As a one-time perfectionist turned proud, loud, and frequent fail-er, I was excited to focus on these readings. Further, as a teacher who’s more interested in students being creative than in their being right, I was eager for tips on how to create a classroom environment in which failure is understood to be OK. I want to talk a bit about Scott Berkun’s lecture, Alison Carr’s, post, and the lecture by Brewster Kuhle (founder of the Internet Archive) that some of us saw yesterday.

Scott Berkun makes some important points. First, process is integral to understanding innovation. Sort of like how this blog post was supposed to be up on Saturday rather than Tuesday, the point is that when ideas that are mulling around in our heads, we have a much greater chance of putting them together in new and unexpected ways.This takes time, practice, patience, and guts.
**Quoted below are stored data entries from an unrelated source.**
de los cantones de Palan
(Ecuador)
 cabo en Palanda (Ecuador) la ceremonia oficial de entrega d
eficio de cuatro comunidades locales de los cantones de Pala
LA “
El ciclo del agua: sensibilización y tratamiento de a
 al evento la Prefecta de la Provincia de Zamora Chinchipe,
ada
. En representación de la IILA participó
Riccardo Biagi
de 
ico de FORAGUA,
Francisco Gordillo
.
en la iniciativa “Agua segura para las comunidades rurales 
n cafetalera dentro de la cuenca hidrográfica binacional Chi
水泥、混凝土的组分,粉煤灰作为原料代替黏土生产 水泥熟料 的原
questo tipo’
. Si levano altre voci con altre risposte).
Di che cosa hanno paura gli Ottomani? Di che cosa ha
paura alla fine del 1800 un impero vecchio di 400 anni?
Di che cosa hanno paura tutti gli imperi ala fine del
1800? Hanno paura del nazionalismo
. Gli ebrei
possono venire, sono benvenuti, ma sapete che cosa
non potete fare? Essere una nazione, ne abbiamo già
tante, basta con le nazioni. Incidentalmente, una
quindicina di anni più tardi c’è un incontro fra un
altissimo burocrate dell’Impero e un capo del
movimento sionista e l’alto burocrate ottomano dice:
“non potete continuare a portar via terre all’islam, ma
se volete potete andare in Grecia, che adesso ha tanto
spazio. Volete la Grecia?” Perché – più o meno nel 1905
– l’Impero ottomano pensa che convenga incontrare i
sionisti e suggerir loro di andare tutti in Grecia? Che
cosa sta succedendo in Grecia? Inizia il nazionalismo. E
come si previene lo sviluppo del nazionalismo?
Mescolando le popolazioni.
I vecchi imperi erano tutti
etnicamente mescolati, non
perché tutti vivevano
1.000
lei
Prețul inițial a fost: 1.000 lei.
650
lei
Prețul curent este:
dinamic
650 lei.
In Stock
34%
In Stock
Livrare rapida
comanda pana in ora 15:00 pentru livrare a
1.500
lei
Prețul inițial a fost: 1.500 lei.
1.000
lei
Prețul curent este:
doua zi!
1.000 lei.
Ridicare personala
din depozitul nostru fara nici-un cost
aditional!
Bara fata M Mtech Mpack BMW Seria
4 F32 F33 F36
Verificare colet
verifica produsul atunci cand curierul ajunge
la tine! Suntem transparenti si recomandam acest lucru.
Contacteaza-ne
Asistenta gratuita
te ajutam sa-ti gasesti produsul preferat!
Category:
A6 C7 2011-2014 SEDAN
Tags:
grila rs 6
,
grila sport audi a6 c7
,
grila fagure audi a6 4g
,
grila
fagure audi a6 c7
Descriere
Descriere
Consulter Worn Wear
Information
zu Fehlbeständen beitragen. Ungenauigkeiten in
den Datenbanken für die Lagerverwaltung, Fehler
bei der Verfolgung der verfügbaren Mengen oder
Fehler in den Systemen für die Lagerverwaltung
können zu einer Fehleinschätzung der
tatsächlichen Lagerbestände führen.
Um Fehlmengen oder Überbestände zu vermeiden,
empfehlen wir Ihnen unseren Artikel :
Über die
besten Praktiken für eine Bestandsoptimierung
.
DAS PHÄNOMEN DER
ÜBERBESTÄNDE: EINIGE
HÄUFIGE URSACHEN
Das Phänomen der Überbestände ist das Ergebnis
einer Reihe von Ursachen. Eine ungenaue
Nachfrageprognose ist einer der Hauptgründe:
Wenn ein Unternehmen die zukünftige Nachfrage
Process also, I might add, requires down time with no new stimuli. Every time I have a free second, I check my phone, the news, facebook. For workers in open office plans, there’s always something exciting going on. We have a million new ideas buzzing around us all of the time, which means that we (or at least I) never give my brain the chance to do its own work in reorganizing these ideas. This is where developing good habits come in. See below.

Another of Berkun’s points is that most of this mulling time is boring, and often leads nowhere. Further, some of the most creative people are willing than most to spend longer entertaining outlandish ideas–the ones that seem most likely to fail. Good managers give their staff time to pursue those outlandish ideas.

In the end, however, failure, along with  process, failure is written out of history. We never see the crappy wooden slums of Rome; never learn about Mac’s “Newton”; only the marble buildings and MacBooks that have (so far) stood the test of time.

Here are some questions to get a conversation started:

  • Both Carr and Berkun suggest that our relationship with failure uniquely American. Do you buy this? Does anyone know about different cultures’ understandings of failure? How do they differ? Have our American notions changed over time? When how and why? (Sorry, I’m an Historian…you can’t just say this stuff.)
  • Berkun talks about the Luddites and the sociological reasons why innovations often take time to be adopted. What are the conditions necessary for adopting new technologies?  What conditions prolong how long it takes?
  • How might our phones/open office plans be used to foster innovative habits rather than inhibit them, as I suggest mine do for me?